The study, published in a recent issue of the Journal of Dental Research, focused on gingival mesenchymal stem cells (GMSC) that are found in the gingival, or gum tissue, of the mouth. Like other stem cells, GMSC have the ability to develop into different types of cells as well as affect the immune system.

Gingiva is very unique in our body, says Professor Songtao Shi, associate professor at the Center for Craniofacial Molecular Biology. It has much less inflammatory reaction and heals much faster when compared to skin.

Before this study, the developmental origins and abilities of GMSC had not been fully demonstrated. The USC researchers reveal there are two types of GMSC. The first type, M-GMSC, arrives from the mesoderm layer of cells during embryonic development. The second type, N-GMSC, originate from cranial neural crest cells that develop into many important structures of the head and face. N-GMSC were found to comprise 90 percent of the gingival stem cells.

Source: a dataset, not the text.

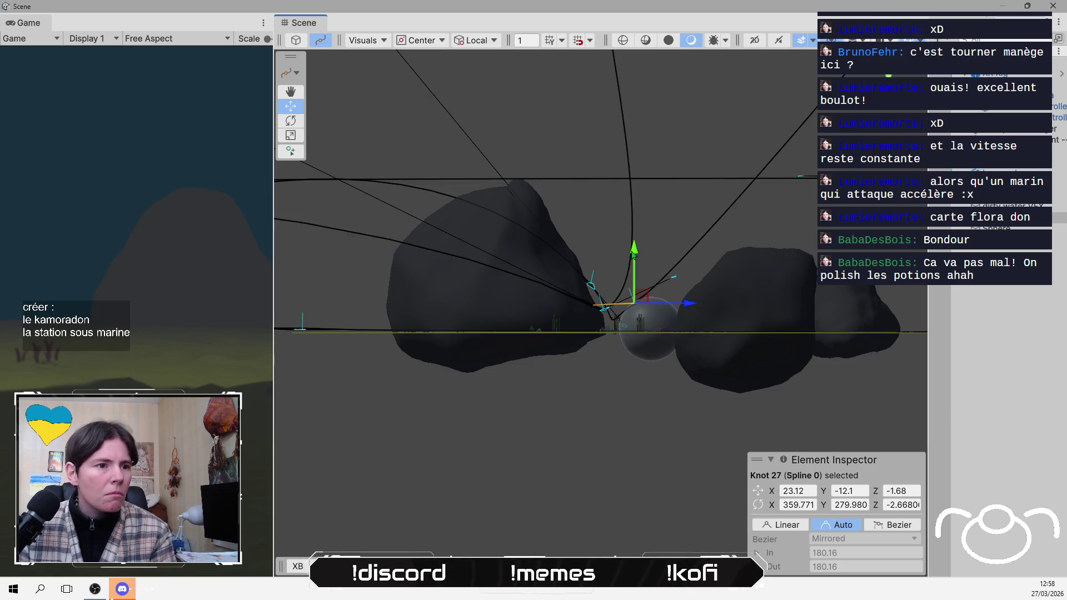
{"action": "left_click", "coordinate": [630, 270]}
{"action": "left_click_drag", "start_coordinate": [516, 216], "coordinate": [573, 272]}
{"action": "left_click", "coordinate": [672, 322]}
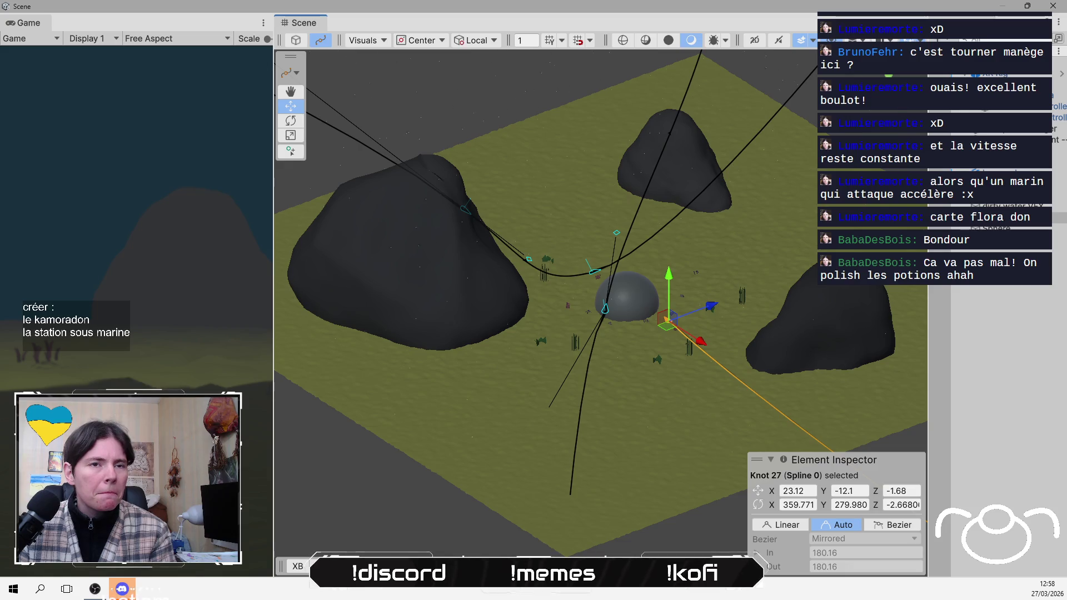
{"action": "left_click_drag", "start_coordinate": [665, 318], "coordinate": [635, 252]}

M-GMSC and N-GMSC vary dramatically in their abilities, the team found. In addition to being easier to change into other types of cells, including neural and cartilage-producing cells, N-GMSC also have more of a healing effect on inflammatory disease than M-GMSC. When mice with dextrate sulfate sodium-induced colitis an inflamed condition of the colon received transplants of N-GMSC, the inflammation was dramatically reduced.

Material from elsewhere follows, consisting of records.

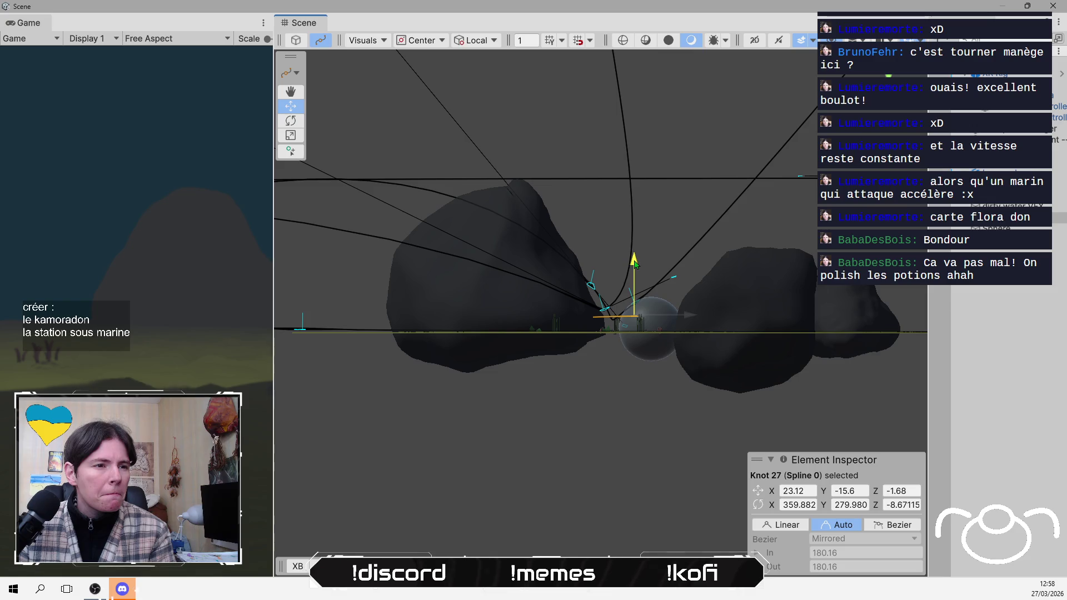
{"action": "mouse_move", "coordinate": [634, 257]}
{"action": "left_mouse_down"}
{"action": "mouse_move", "coordinate": [683, 400]}
{"action": "mouse_move", "coordinate": [658, 378]}
{"action": "mouse_move", "coordinate": [642, 318]}
{"action": "mouse_move", "coordinate": [642, 415]}
{"action": "left_mouse_up"}
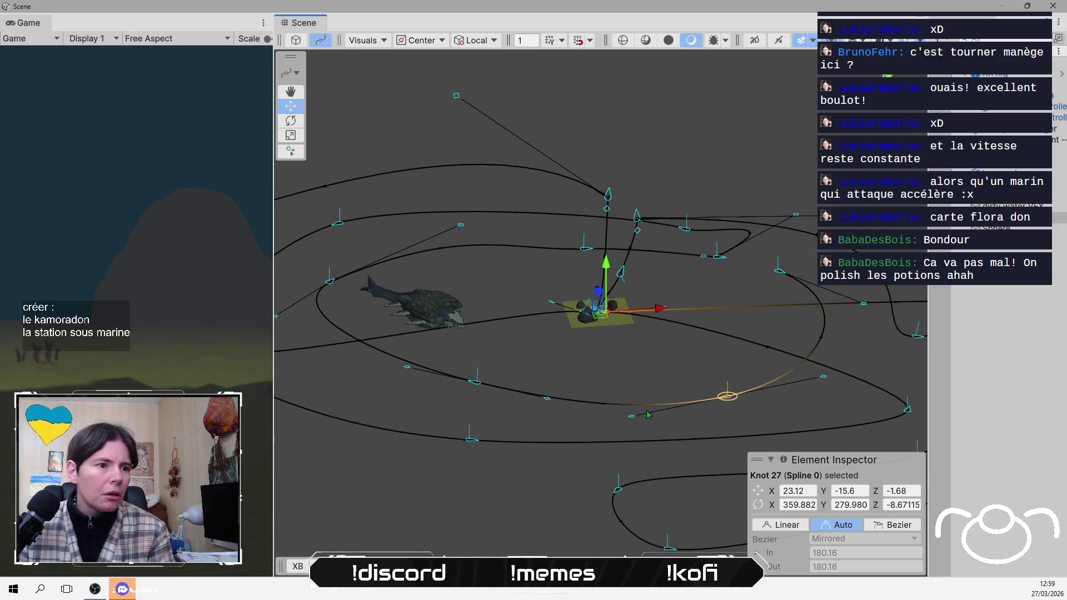
- With knot 2 selected, toggle the handle position from Center to Pivot
{"action": "left_click", "coordinate": [479, 384]}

The study findings suggest the stem cells in the gingiva obtained via a simple biopsy of the gums may have important medical applications in the future.

We will further work on dissecting the details of the gingiva stem cells, especially their notable immunoregulatory property, says Xingtian Xu, specialized lab technician at the Ostrow School of Dentistry Center for Craniofacial Molecular Biology.

Through the study of this unique oral tissue, we want to shed the light on the translational applications for improving skin wound healing and reducing scar formation.